I see a crinkled leather jacket with a shearling collar. I try it once, then twice. It is growing on me, a sexy blend of masculine and feminine, but I beg off. The same with a coat made of Persian lamb’s wool that is probably the most spectacular piece of the collection. I want it, but I am not wearing the right clothes to get any feel for it. (It isn’t until I am back in Philadelphia that I buy it; it costs $22,500, a new Gucci record for me.)
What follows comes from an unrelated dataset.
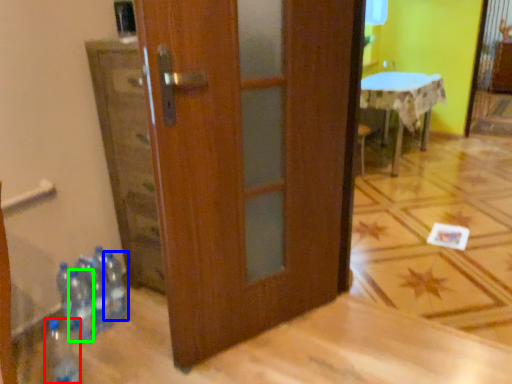
Question: Based on their relative distances, which object is nearer to bottle (highlighted by a red box)? Choose from bottle (highlighted by a blue box) and bottle (highlighted by a green box).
This compulsion — which he says he can actually afford thanks to a healthy career and a substantial amount of family money — is something that women eagerly confess to all the time. Last year, Lucky magazine ran an entire ad campaign urging women to “fill the void” in their lives with compulsive shopping, and no one batted an eye. Female celebrities who faced bankruptcy, including Toni Braxton and Anna Nicole Smith, talked about their unhealthy fondnesses for jewelry, shoes, and the like. There’s a best-selling book-turned-movie called Confessions of a Shopaholic. In other words, women are practically expected to buy clothes and shoes in a frenzied, uncontrollable manner, whereas men somehow aren’t allowed to.

Bissinger can’t be the only guy with a fashion problem, but thanks to him, shopping is on its way to becoming an equal-opportunity addiction — which means more dudes might feel comfortable getting help. In the meantime, anytime he wants to show us his closet (or, you know, share his heels), we’re here for him.